INSTRUCTIONS FOR THE TASK
The full set of records below is to be reproduced without a single alteration.

RECORDS FOR THE TASK
____

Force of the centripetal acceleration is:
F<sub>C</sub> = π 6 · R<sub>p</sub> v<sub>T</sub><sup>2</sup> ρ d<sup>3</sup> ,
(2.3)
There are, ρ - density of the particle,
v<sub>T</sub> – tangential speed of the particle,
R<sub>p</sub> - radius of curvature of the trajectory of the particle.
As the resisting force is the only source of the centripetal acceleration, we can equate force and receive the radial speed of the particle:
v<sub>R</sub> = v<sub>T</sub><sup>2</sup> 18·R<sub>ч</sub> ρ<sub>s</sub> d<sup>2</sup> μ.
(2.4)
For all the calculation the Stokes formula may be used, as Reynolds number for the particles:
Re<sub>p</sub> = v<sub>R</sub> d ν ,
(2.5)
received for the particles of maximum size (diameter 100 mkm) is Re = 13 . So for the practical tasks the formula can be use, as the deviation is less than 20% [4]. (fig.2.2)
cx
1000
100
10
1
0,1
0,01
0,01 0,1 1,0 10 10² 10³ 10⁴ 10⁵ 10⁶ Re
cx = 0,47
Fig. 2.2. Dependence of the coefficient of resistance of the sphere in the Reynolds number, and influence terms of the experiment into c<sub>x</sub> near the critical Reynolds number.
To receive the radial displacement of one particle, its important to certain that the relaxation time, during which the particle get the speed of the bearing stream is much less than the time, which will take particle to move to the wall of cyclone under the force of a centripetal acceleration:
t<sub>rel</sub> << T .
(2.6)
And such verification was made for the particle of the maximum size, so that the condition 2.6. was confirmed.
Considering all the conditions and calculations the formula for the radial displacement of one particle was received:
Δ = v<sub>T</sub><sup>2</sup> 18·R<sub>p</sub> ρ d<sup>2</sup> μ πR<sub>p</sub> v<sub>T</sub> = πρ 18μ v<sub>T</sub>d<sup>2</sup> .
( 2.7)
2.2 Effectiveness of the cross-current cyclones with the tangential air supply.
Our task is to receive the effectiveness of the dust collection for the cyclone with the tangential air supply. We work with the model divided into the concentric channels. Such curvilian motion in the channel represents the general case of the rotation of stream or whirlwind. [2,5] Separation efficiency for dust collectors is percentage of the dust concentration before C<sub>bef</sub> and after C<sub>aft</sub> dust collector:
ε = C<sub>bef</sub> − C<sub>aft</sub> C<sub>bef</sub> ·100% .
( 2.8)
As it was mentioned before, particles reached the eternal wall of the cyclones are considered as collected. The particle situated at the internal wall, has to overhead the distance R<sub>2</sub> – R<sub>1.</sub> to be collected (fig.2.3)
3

____

EXERCISE ANSWER
Force of the centripetal acceleration is:
F<sub>C</sub> = π 6 · R<sub>p</sub> v<sub>T</sub><sup>2</sup> ρ d<sup>3</sup> ,
(2.3)
There are, ρ - density of the particle,
v<sub>T</sub> – tangential speed of the particle,
R<sub>p</sub> - radius of curvature of the trajectory of the particle.
As the resisting force is the only source of the centripetal acceleration, we can equate force and receive the radial speed of the particle:
v<sub>R</sub> = v<sub>T</sub><sup>2</sup> 18·R<sub>ч</sub> ρ<sub>s</sub> d<sup>2</sup> μ.
(2.4)
For all the calculation the Stokes formula may be used, as Reynolds number for the particles:
Re<sub>p</sub> = v<sub>R</sub> d ν ,
(2.5)
received for the particles of maximum size (diameter 100 mkm) is Re = 13 . So for the practical tasks the formula can be use, as the deviation is less than 20% [4]. (fig.2.2)
cx
1000
100
10
1
0,1
0,01
0,01 0,1 1,0 10 10² 10³ 10⁴ 10⁵ 10⁶ Re
cx = 0,47
Fig. 2.2. Dependence of the coefficient of resistance of the sphere in the Reynolds number, and influence terms of the experiment into c<sub>x</sub> near the critical Reynolds number.
To receive the radial displacement of one particle, its important to certain that the relaxation time, during which the particle get the speed of the bearing stream is much less than the time, which will take particle to move to the wall of cyclone under the force of a centripetal acceleration:
t<sub>rel</sub> << T .
(2.6)
And such verification was made for the particle of the maximum size, so that the condition 2.6. was confirmed.
Considering all the conditions and calculations the formula for the radial displacement of one particle was received:
Δ = v<sub>T</sub><sup>2</sup> 18·R<sub>p</sub> ρ d<sup>2</sup> μ πR<sub>p</sub> v<sub>T</sub> = πρ 18μ v<sub>T</sub>d<sup>2</sup> .
( 2.7)
2.2 Effectiveness of the cross-current cyclones with the tangential air supply.
Our task is to receive the effectiveness of the dust collection for the cyclone with the tangential air supply. We work with the model divided into the concentric channels. Such curvilian motion in the channel represents the general case of the rotation of stream or whirlwind. [2,5] Separation efficiency for dust collectors is percentage of the dust concentration before C<sub>bef</sub> and after C<sub>aft</sub> dust collector:
ε = C<sub>bef</sub> − C<sub>aft</sub> C<sub>bef</sub> ·100% .
( 2.8)
As it was mentioned before, particles reached the eternal wall of the cyclones are considered as collected. The particle situated at the internal wall, has to overhead the distance R<sub>2</sub> – R<sub>1.</sub> to be collected (fig.2.3)
3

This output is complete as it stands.